Lettera di Salvatore Borsellino all’Ufficiale dei CC Giovanni Arcangioli assolto poi dal tribunale di Caltanissetta per la sottrazione della borsa di Paolo Borsellino dopo la strage. 27.12.2017
«Signor Arcangioli, spero i suoi impegni all’accademia dei carabinieri e la soddisfazione per la decisione della Cassazione le lasceranno il tempo di leggere queste poche righe vergate di prima mattina da un siciliano cresciuto laico ma con una foto di due giudici sul comodino e con la Costituzione al posto della Bibbia. Vedo e rivedo quelle immagini, la vedo e rivedo con la borsa di un giudice appena morto allontanarsi dal luogo della strage di via D’Amelio. La vedo tranquillo, soddisfatto, vittorioso. Senza il minimo turbamento per la catastrofe che la circonda. Lei non si è mai fatto processare per quella illegittima sottrazione e non ha mai dato una versione univoca e attendibile di quel gesto. Ha sempre dato varie e discordanti versioni in quanto “turbato dal vedere quei corpi”; sembra tutt’altro dalle immagini, glielo assicuro. Hanno archiviato l’indagine a suo carico per furto aggravato dell’agenda rossa di Paolo Borsellino, e ora hanno respinto il ricorso della procura di Caltanissetta: gli italiani non sapranno mai la verità, non sapranno mai se lei è innocente o se lei è autore del furto di quell’agenda su cui erano scritti appunti pericolosi come armi atomiche e se lo fece per favorire cosa nostra. Voglio solo dirle che forse non sapremo mai la verità, ma che quelle immagini per noi significano molto, e vederla con quella borsa in mano per gli italiani è metà della torta. Già, non sappiamo per conto di chi e perché lei fece quel gesto inconsulto, ma lo fece, e noi abbiamo le prove. Nessuno potrà scagionarla di averci privato di una parte di verità che ci spetta come italiani e come siciliani. Fino a quando lei continuerà a tacere rimarrà colui che fino a prova contraria ha sottratto la borsa del giudice.
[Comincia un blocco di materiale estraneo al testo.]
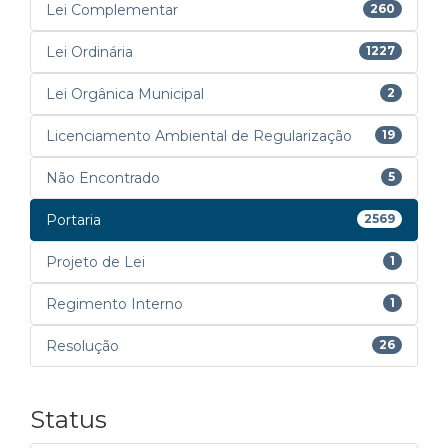
Lei Complementar
260
Lei Ordinária
1227
Lei Orgânica Municipal
2
Licenciamento Ambiental de Regularização
19
Não Encontrado
5
Portaria
2569
Projeto de Lei
1
Regimento Interno
1
Resolução
26
Status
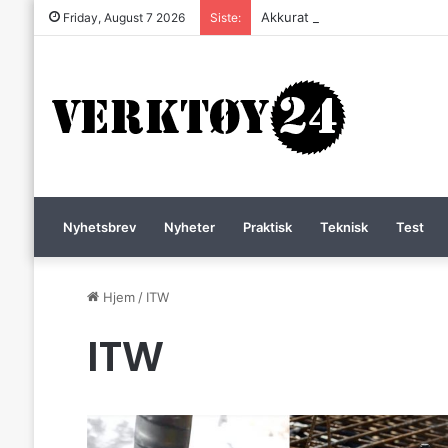
Akkurat nå er batteri-bordsaga 
Friday, August 7 2026
Siste:
Nyhetsbrev
Nyheter
Praktisk
Teknisk
Test
Hjem
/
ITW
ITW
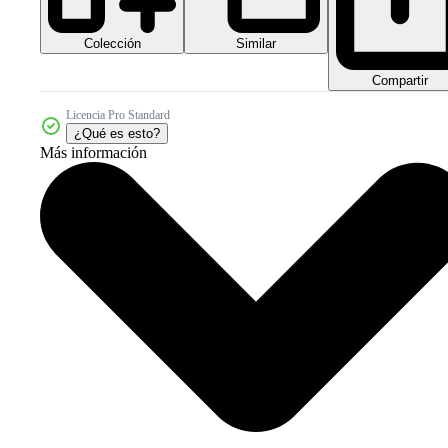
Colección
Similar
Compartir
Licencia Pro Standard
¿Qué es esto?
Más información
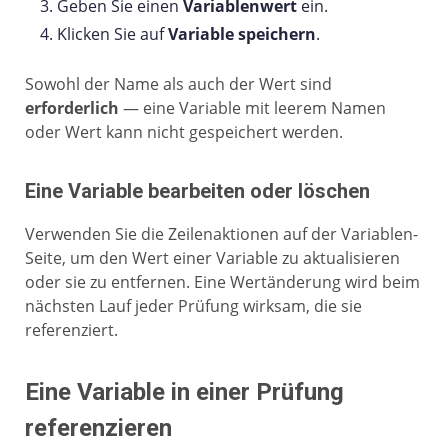
Geben Sie einen
Variablenwert
ein.
Klicken Sie auf
Variable speichern
.
Sowohl der Name als auch der Wert sind
erforderlich
— eine Variable mit leerem Namen
oder Wert kann nicht gespeichert werden.
Eine Variable bearbeiten oder löschen
Verwenden Sie die Zeilenaktionen auf der Variablen-
Seite, um den Wert einer Variable zu aktualisieren
oder sie zu entfernen. Eine Wertänderung wird beim
nächsten Lauf jeder Prüfung wirksam, die sie
referenziert.
Eine Variable in einer Prüfung
referenzieren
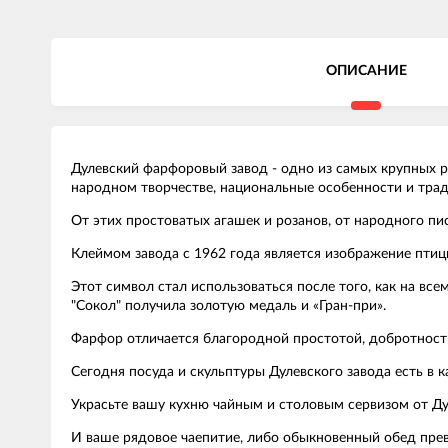
ОПИСАНИЕ
Дулевский фарфоровый завод - одно из самых крупных р
народном творчестве, национальные особенности и тради
От этих простоватых агашек и розанов, от народного пи
Клеймом завода с 1962 года является изображение птицы
Этот символ стал использоваться после того, как на вс
"Сокол" получила золотую медаль и «Гран-при».
Фарфор отличается благородной простотой, добротност
Сегодня посуда и скульптуры Дулевского завода есть в 
Украсьте вашу кухню чайным и столовым сервизом от Ду
И ваше рядовое чаепитие, либо обыкновенный обед прев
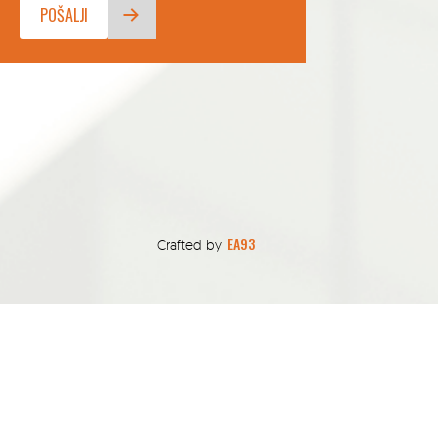
EA93
Crafted by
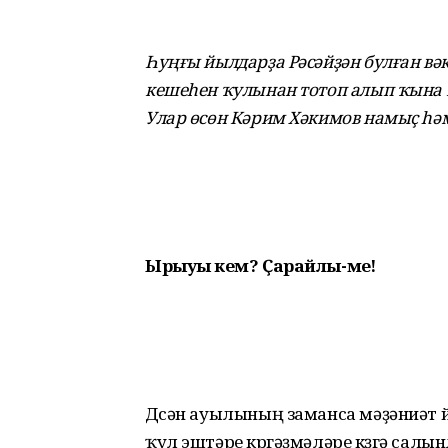
Һуңғы йылдарҙа Рәсәйҙән булған вә
кешеһен ҡулынан тотоп алып ҡына й
Улар өсөн Кәрим Хәкимов намыҫ һә
Ырыуың кем? Ҫарайлы-мең!
Дүсән ауылының заманса мәҙәниәт й
ҡул эштәре күргәҙмәләре күҙгә сал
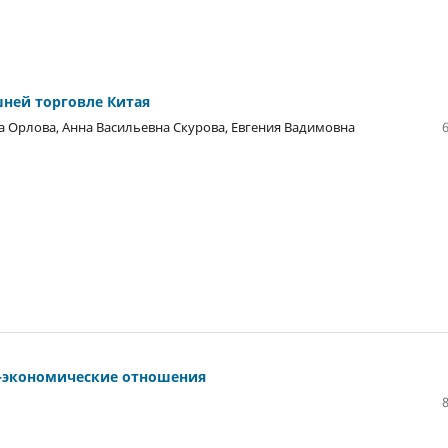
ней торговле Китая
 Орлова, Анна Васильевна Скурова, Евгения Вадимовна
о-экономические отношения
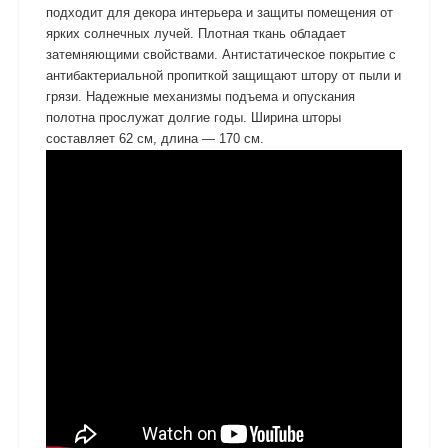
подходит для декора интерьера и защиты помещения от
ярких солнечных лучей. Плотная ткань обладает
затемняющими свойствами. Антистатическое покрытие с
антибактериальной пропиткой защищают штору от пыли и
грязи. Надежные механизмы подъема и опускания
полотна прослужат долгие годы. Ширина шторы
составляет 62 см, длина — 170 см.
Perché? Lei ha il dovere morale di dire il perché di quelle oscure manovre quando il corpo del giudice Borsellino era ancora caldo e quando la Sicilia era sgomenta. Signor Arcangioli, io non so se la sua coscienza le lasci tregua, la nostra memoria di certo non lo farà mai. Parli, finché è in tempo, e non ci privi di un nostro diritto.
P.S.: il mistero dell’Agenda Rossa. Eccolo. L’ufficiale venne ripreso, intorno alle 17.30 del 19 luglio, mentre si allontana velocemente dall’auto della vittima con in mano l’inseparabile valigetta di cuoio del giudice. La borsa ricomparve nella macchina successivamente, circa un’ora dopo; venne sequestrata e repertata: dentro, però, l’agenda non c’era. Cosa accadde tra le 17.30 e la redazione del verbale di sequestro dei reperti che non fa cenno al documento?
Il nodo è tutto qui. Arcangioli ha sempre sostenuto di non avere aperto l’agenda e di averla mostrata a Giuseppe Ayala, ex collega di Borsellino, nel ‘92 deputato, tra i primi ad accorrere in via D’Amelio. Ma la versione del militare non ha convinto i magistrati che inizialmente l’hanno indagato per false informazioni. Ayala ha negato di avere ricevuto la borsa dal capitano e ha sostenuto di averla vista nell’auto, di averne parlato con l’ufficiale e di averla consegnata a un altro carabiniere.
Di certo c’è che quando la borsa vuota fu ritrovata nella blindata di Borsellino presentava bruciature che prima non c’erano. Nel frattempo la macchina aveva preso fuoco: ciò confermerebbe che la valigia era stata tolta e poi rimessa dentro. Inoltre, nelle immagini si vedeva Arcangioli allontanarsi velocemente dal luogo della strage con la borsa, in una direzione, che secondo gli inquirenti che, su sollecitazione del gip ne chiesero il rinvio a giudizio, non sarebbe giustificata né dalla presenza di soggetti istituzionali, né da motivi investigativi.
Ma la sentenza di proscioglimento, confermata dalla Cassazione, ha escluso il coinvolgimento dell’ufficiale».